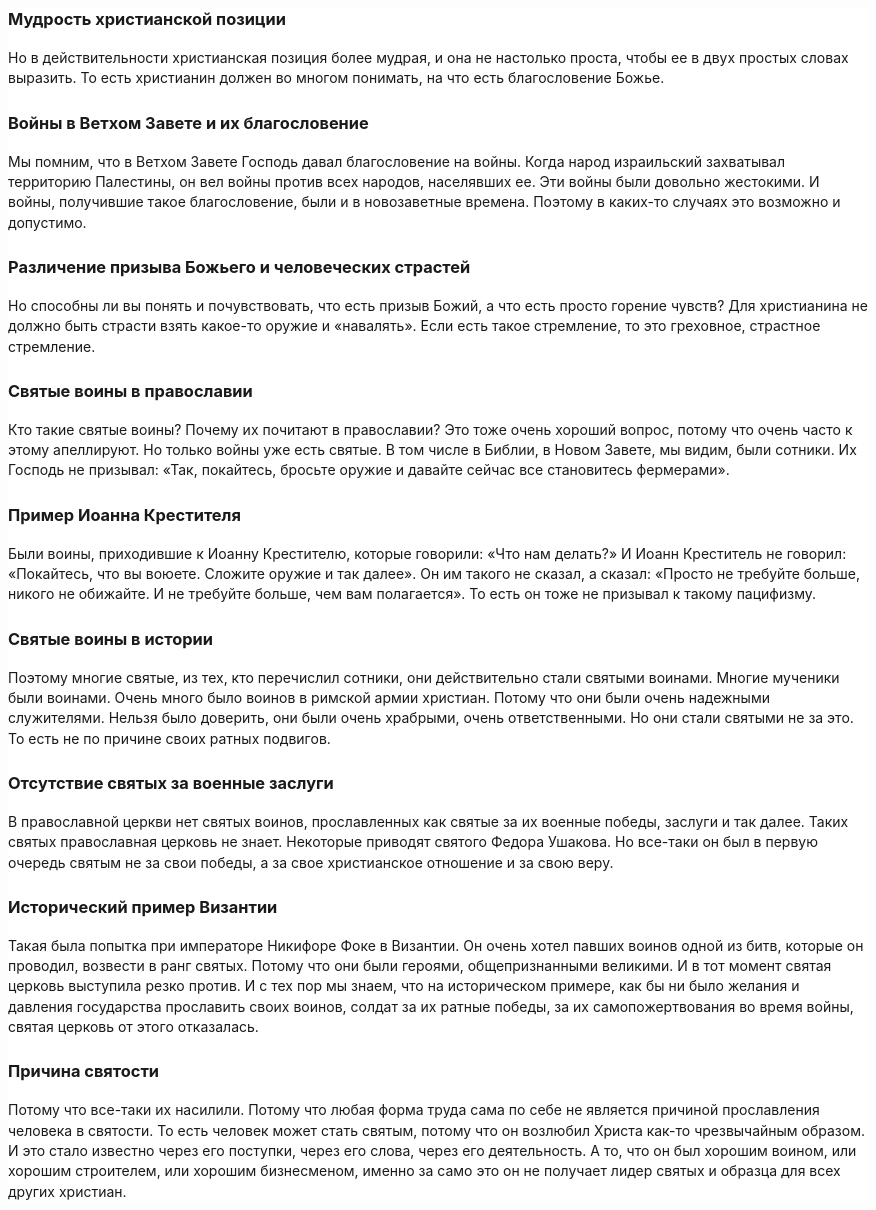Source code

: ### Мудрость христианской позиции  
Но в действительности христианская позиция более мудрая, и она не настолько проста, чтобы ее в двух простых словах выразить. То есть христианин должен во многом понимать, на что есть благословение Божье.

### Войны в Ветхом Завете и их благословение  
Мы помним, что в Ветхом Завете Господь давал благословение на войны. Когда народ израильский захватывал территорию Палестины, он вел войны против всех народов, населявших ее. Эти войны были довольно жестокими. И войны, получившие такое благословение, были и в новозаветные времена. Поэтому в каких-то случаях это возможно и допустимо.  

### Различение призыва Божьего и человеческих страстей  
Но способны ли вы понять и почувствовать, что есть призыв Божий, а что есть просто горение чувств? Для христианина не должно быть страсти взять какое-то оружие и «навалять». Если есть такое стремление, то это греховное, страстное стремление.  

### Святые воины в православии  
Кто такие святые воины? Почему их почитают в православии? Это тоже очень хороший вопрос, потому что очень часто к этому апеллируют. Но только войны уже есть святые. В том числе в Библии, в Новом Завете, мы видим, были сотники. Их Господь не призывал: «Так, покайтесь, бросьте оружие и давайте сейчас все становитесь фермерами».  

### Пример Иоанна Крестителя  
Были воины, приходившие к Иоанну Крестителю, которые говорили: «Что нам делать?» И Иоанн Креститель не говорил: «Покайтесь, что вы воюете. Сложите оружие и так далее». Он им такого не сказал, а сказал: «Просто не требуйте больше, никого не обижайте. И не требуйте больше, чем вам полагается». То есть он тоже не призывал к такому пацифизму.  

### Святые воины в истории  
Поэтому многие святые, из тех, кто перечислил сотники, они действительно стали святыми воинами. Многие мученики были воинами. Очень много было воинов в римской армии христиан. Потому что они были очень надежными служителями. Нельзя было доверить, они были очень храбрыми, очень ответственными. Но они стали святыми не за это. То есть не по причине своих ратных подвигов.  

### Отсутствие святых за военные заслуги  
В православной церкви нет святых воинов, прославленных как святые за их военные победы, заслуги и так далее. Таких святых православная церковь не знает. Некоторые приводят святого Федора Ушакова. Но все-таки он был в первую очередь святым не за свои победы, а за свое христианское отношение и за свою веру.  

### Исторический пример Византии  
Такая была попытка при императоре Никифоре Фоке в Византии. Он очень хотел павших воинов одной из битв, которые он проводил, возвести в ранг святых. Потому что они были героями, общепризнанными великими. И в тот момент святая церковь выступила резко против. И с тех пор мы знаем, что на историческом примере, как бы ни было желания и давления государства прославить своих воинов, солдат за их ратные победы, за их самопожертвования во время войны, святая церковь от этого отказалась.  

### Причина святости  
Потому что все-таки их насилили. Потому что любая форма труда сама по себе не является причиной прославления человека в святости. То есть человек может стать святым, потому что он возлюбил Христа как-то чрезвычайным образом. И это стало известно через его поступки, через его слова, через его деятельность. А то, что он был хорошим воином, или хорошим строителем, или хорошим бизнесменом, именно за само это он не получает лидер святых и образца для всех других христиан.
━━━━━━━━━━━━━━━━━━━━
_GOAL OF THE EXERCISE_:
From the listing above, print every entry precisely and drop the pictures.

_RESULT BELOW_:
Source code

: ### Мудрость христианской позиции  
Но в действительности христианская позиция более мудрая, и она не настолько проста, чтобы ее в двух простых словах выразить. То есть христианин должен во многом понимать, на что есть благословение Божье.

### Войны в Ветхом Завете и их благословение  
Мы помним, что в Ветхом Завете Господь давал благословение на войны. Когда народ израильский захватывал территорию Палестины, он вел войны против всех народов, населявших ее. Эти войны были довольно жестокими. И войны, получившие такое благословение, были и в новозаветные времена. Поэтому в каких-то случаях это возможно и допустимо.  

### Различение призыва Божьего и человеческих страстей  
Но способны ли вы понять и почувствовать, что есть призыв Божий, а что есть просто горение чувств? Для христианина не должно быть страсти взять какое-то оружие и «навалять». Если есть такое стремление, то это греховное, страстное стремление.  

### Святые воины в православии  
Кто такие святые воины? Почему их почитают в православии? Это тоже очень хороший вопрос, потому что очень часто к этому апеллируют. Но только войны уже есть святые. В том числе в Библии, в Новом Завете, мы видим, были сотники. Их Господь не призывал: «Так, покайтесь, бросьте оружие и давайте сейчас все становитесь фермерами».  

### Пример Иоанна Крестителя  
Были воины, приходившие к Иоанну Крестителю, которые говорили: «Что нам делать?» И Иоанн Креститель не говорил: «Покайтесь, что вы воюете. Сложите оружие и так далее». Он им такого не сказал, а сказал: «Просто не требуйте больше, никого не обижайте. И не требуйте больше, чем вам полагается». То есть он тоже не призывал к такому пацифизму.  

### Святые воины в истории  
Поэтому многие святые, из тех, кто перечислил сотники, они действительно стали святыми воинами. Многие мученики были воинами. Очень много было воинов в римской армии христиан. Потому что они были очень надежными служителями. Нельзя было доверить, они были очень храбрыми, очень ответственными. Но они стали святыми не за это. То есть не по причине своих ратных подвигов.  

### Отсутствие святых за военные заслуги  
В православной церкви нет святых воинов, прославленных как святые за их военные победы, заслуги и так далее. Таких святых православная церковь не знает. Некоторые приводят святого Федора Ушакова. Но все-таки он был в первую очередь святым не за свои победы, а за свое христианское отношение и за свою веру.  

### Исторический пример Византии  
Такая была попытка при императоре Никифоре Фоке в Византии. Он очень хотел павших воинов одной из битв, которые он проводил, возвести в ранг святых. Потому что они были героями, общепризнанными великими. И в тот момент святая церковь выступила резко против. И с тех пор мы знаем, что на историческом примере, как бы ни было желания и давления государства прославить своих воинов, солдат за их ратные победы, за их самопожертвования во время войны, святая церковь от этого отказалась.  

### Причина святости  
Потому что все-таки их насилили. Потому что любая форма труда сама по себе не является причиной прославления человека в святости. То есть человек может стать святым, потому что он возлюбил Христа как-то чрезвычайным образом. И это стало известно через его поступки, через его слова, через его деятельность. А то, что он был хорошим воином, или хорошим строителем, или хорошим бизнесменом, именно за само это он не получает лидер святых и образца для всех других христиан.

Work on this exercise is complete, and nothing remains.